The people we read about in our Holy Scriptures lived through times that were just as distressing, violent, and seemingly hopeless as our own. Those who witnessed the naming of John the Baptist lived, as Luke makes clear, in a tense sociopolitical situation where Jewish leaders were in constant negotiation with their Roman occupiers, who “encouraged” worship of the emperor. They valued and shared their stories just as we do, finding comfort in reminding one another of those who had come before them. Imagine their surprise when, instead of saying something familiar, Zechariah suddenly announced that his own child was called to be the first prophet of the promised savior – and that the arrival of that savior was imminent. How amazing that must have been. How unbelievable that must have been. How terrifying that must have been.
Psychologists tell us that it is uncommon but completely possible to experience opposing emotions at the exact same moment. The terror and heart-pumping thrill of the last big drop of a roller coaster. The despair of loss and simultaneous gratitude when a loved one passes from the pain of chronic illness into the peace of God. The almost unbearable pain of labor or the wait for adoption paperwork inextricably linked with the indescribable joy of becoming a parent.

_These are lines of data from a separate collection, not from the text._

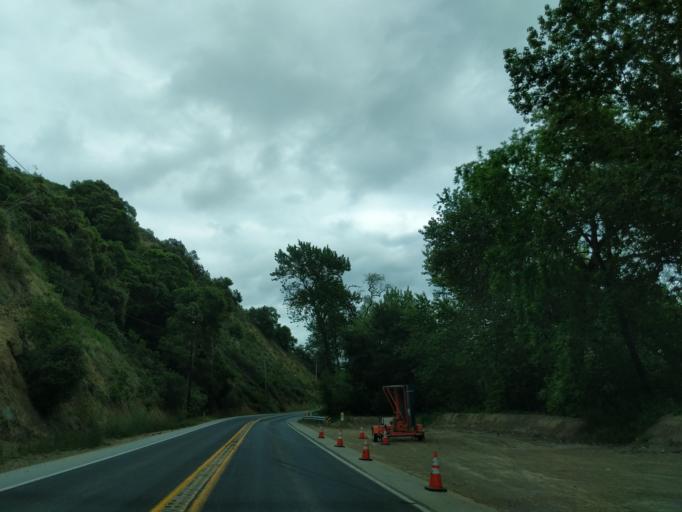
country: US
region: California
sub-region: San Benito County
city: Aromas
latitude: 36.9126
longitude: -121.6532
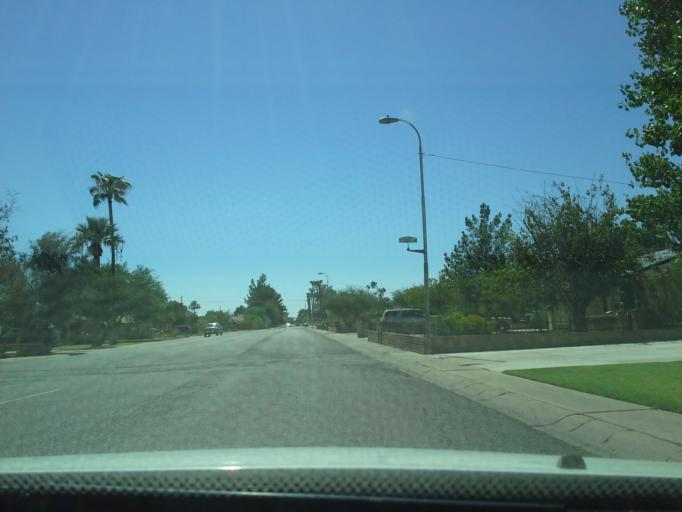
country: US
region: Arizona
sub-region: Maricopa County
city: Phoenix
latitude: 33.5169
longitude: -112.1021
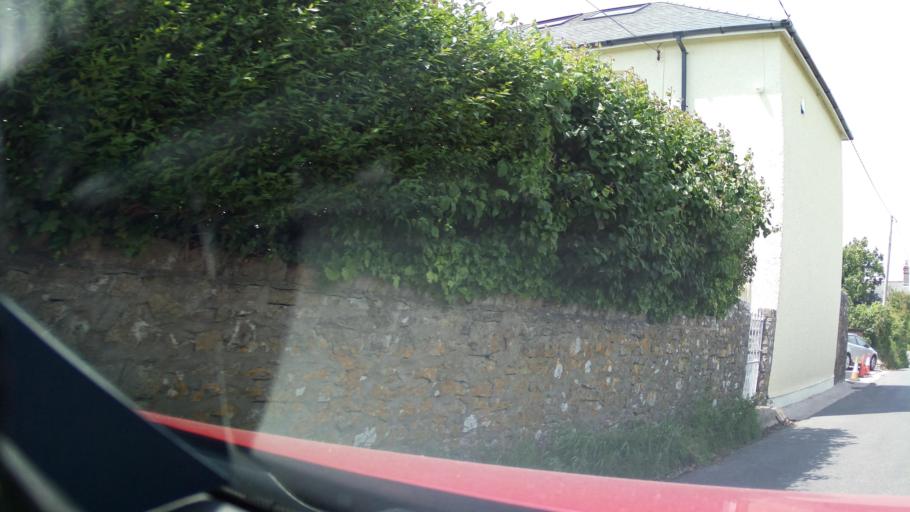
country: GB
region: Wales
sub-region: Vale of Glamorgan
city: Wick
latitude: 51.4251
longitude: -3.5548
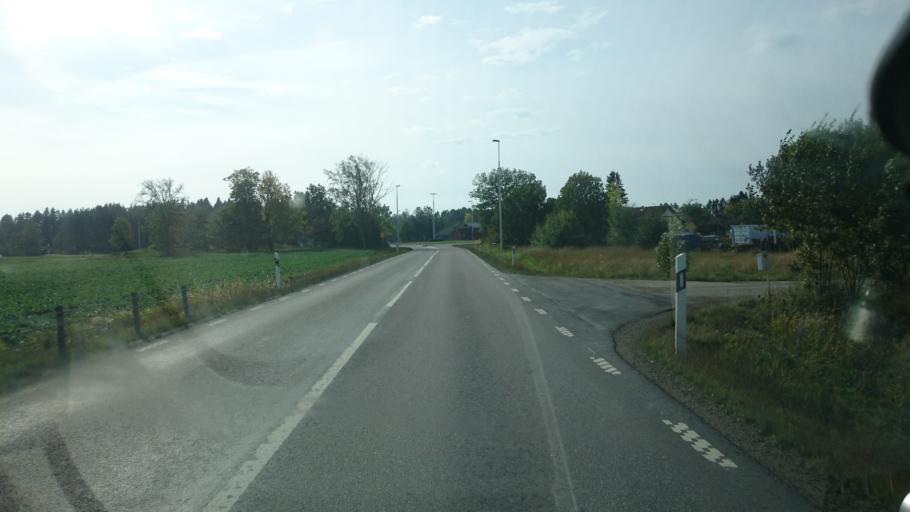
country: SE
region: Vaestra Goetaland
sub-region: Vanersborgs Kommun
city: Vargon
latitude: 58.2651
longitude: 12.4012
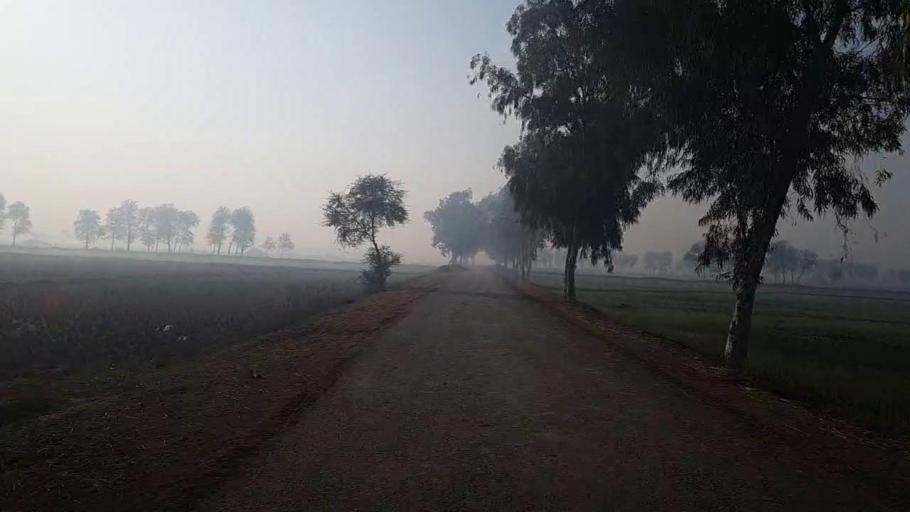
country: PK
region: Sindh
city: Mehar
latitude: 27.1423
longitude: 67.8229
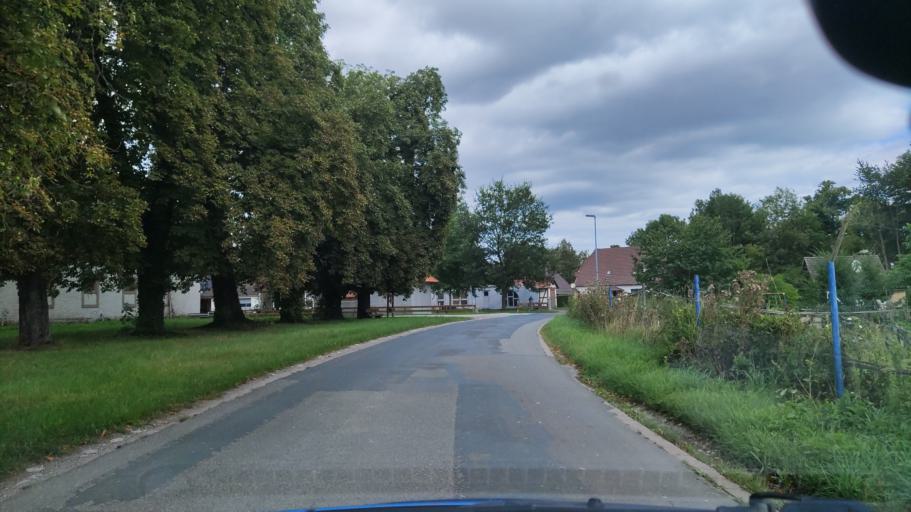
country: DE
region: Lower Saxony
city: Dassel
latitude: 51.8231
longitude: 9.7165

These are the powerfully mixed emotions that God’s faithful people must have experienced upon hearing that their promised Messiah had finally arrived.

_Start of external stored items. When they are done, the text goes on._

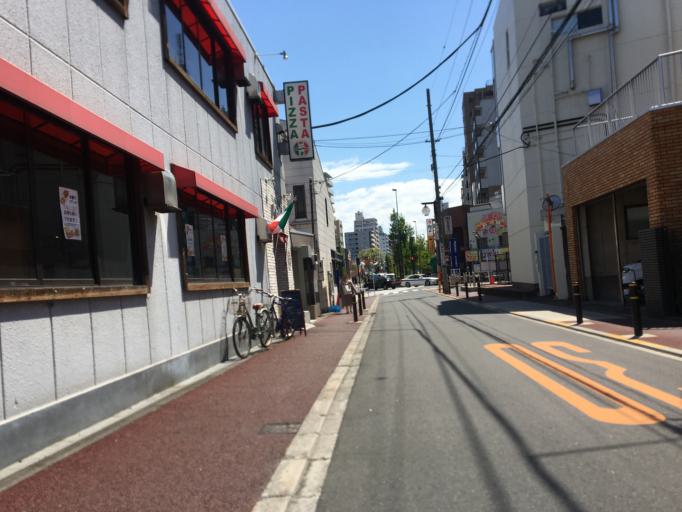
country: JP
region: Saitama
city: Kawaguchi
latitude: 35.7767
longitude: 139.6941
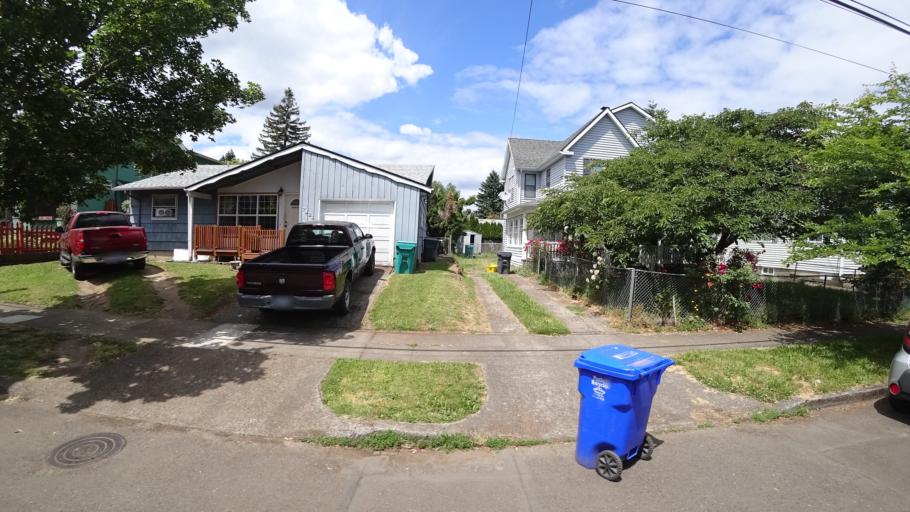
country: US
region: Oregon
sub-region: Multnomah County
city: Portland
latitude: 45.5846
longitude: -122.7254
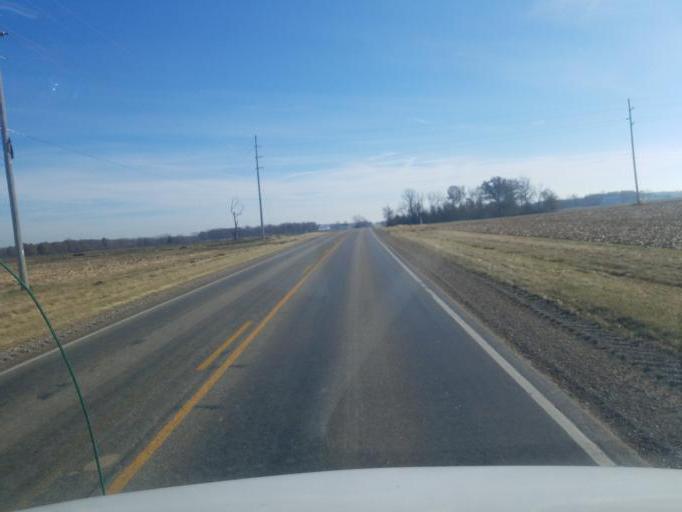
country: US
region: Indiana
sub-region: Adams County
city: Geneva
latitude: 40.5414
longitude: -84.9543
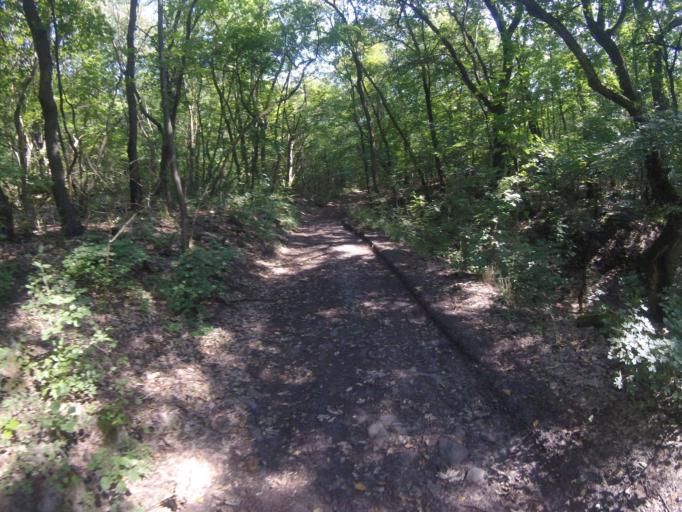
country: HU
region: Nograd
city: Bujak
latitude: 47.8928
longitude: 19.5391
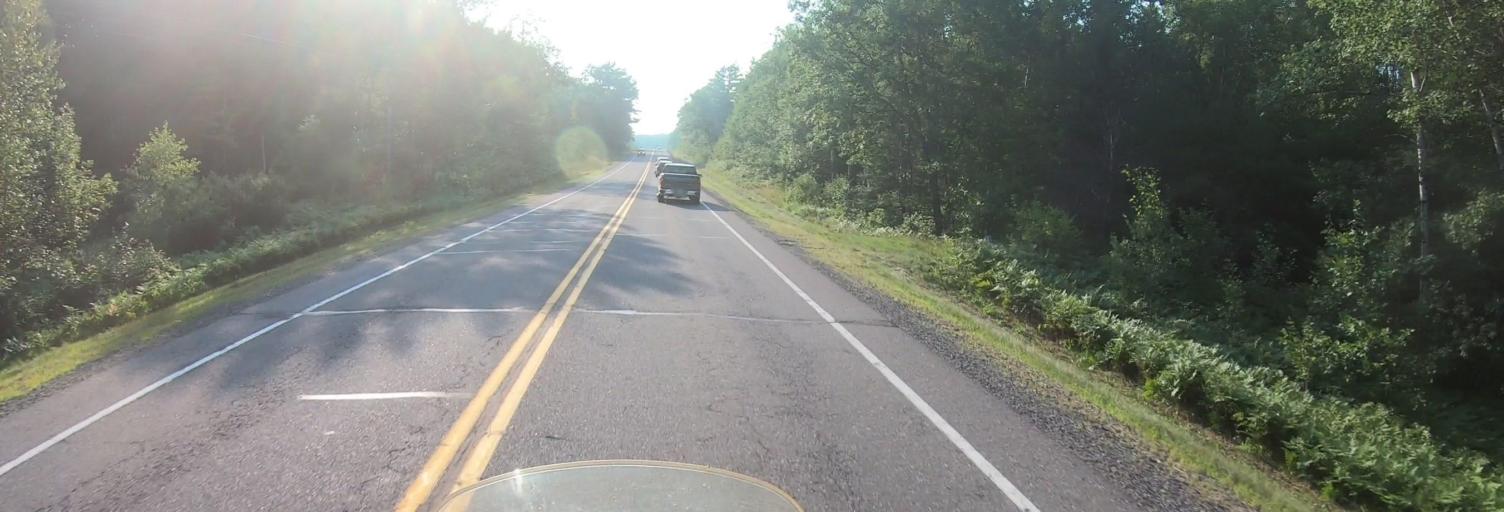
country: US
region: Wisconsin
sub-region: Sawyer County
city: Little Round Lake
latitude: 46.0645
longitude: -91.1606
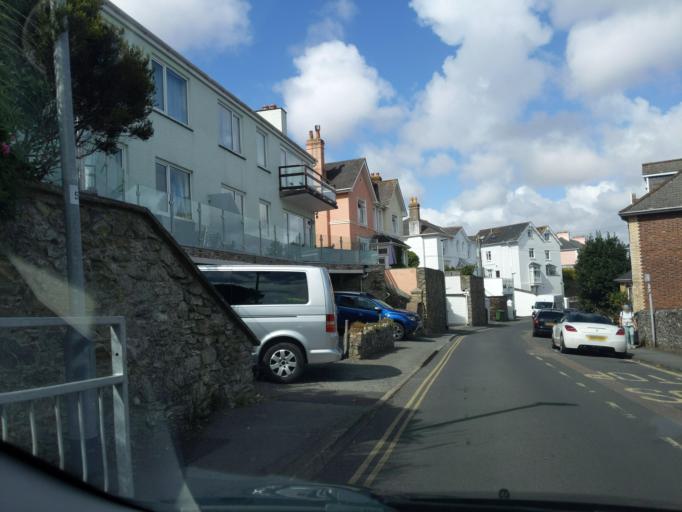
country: GB
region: England
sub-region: Devon
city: Salcombe
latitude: 50.2375
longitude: -3.7697
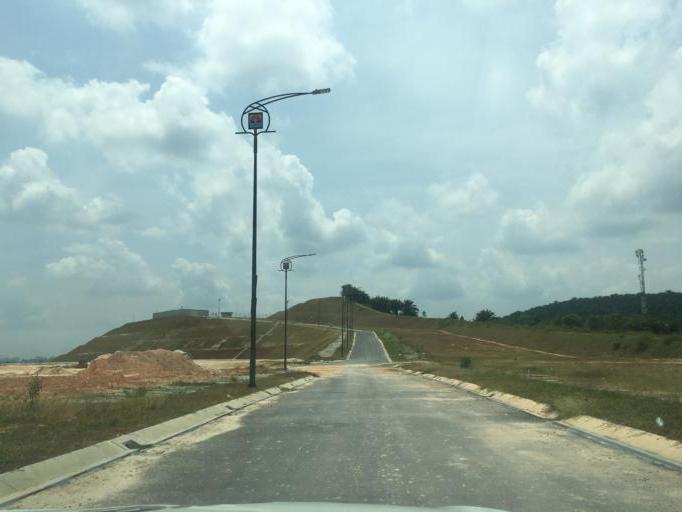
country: MY
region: Putrajaya
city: Putrajaya
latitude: 2.8458
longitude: 101.7109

These contradictory, exhausting, and exhilarating feelings are what it is to feel the presence and truth of God within us and to acknowledge our place in the story of the people of God. How can we know that such things exist, and not share our stories too? Yes, it is a risk. Ours has always been a hard world where it is dangerous to cry out on behalf of the vulnerable, and where it is hazardous to speak truth to power - but when we do these things, we experience tremendous blessing.
Advent is a season of preparation for Christmas -not cooking, buying, and wrapping – but of figuring out why we celebrate it – of what it means to believe that the fact that Jesus lived on this earth is important. So, when you’re out there getting ready for whatever your Christmas tradition is, ask yourself why you do it. What is your part in the story of God’s love for creation? Is it good? Is it hopeful? Is it worth telling? I think it is - and I want you to tell it. I want you to tell it so you can know what it is to be a prophet – so you can feel the thrill of God working through you as you cry out, as you prepare the way of the Lord. AMEN.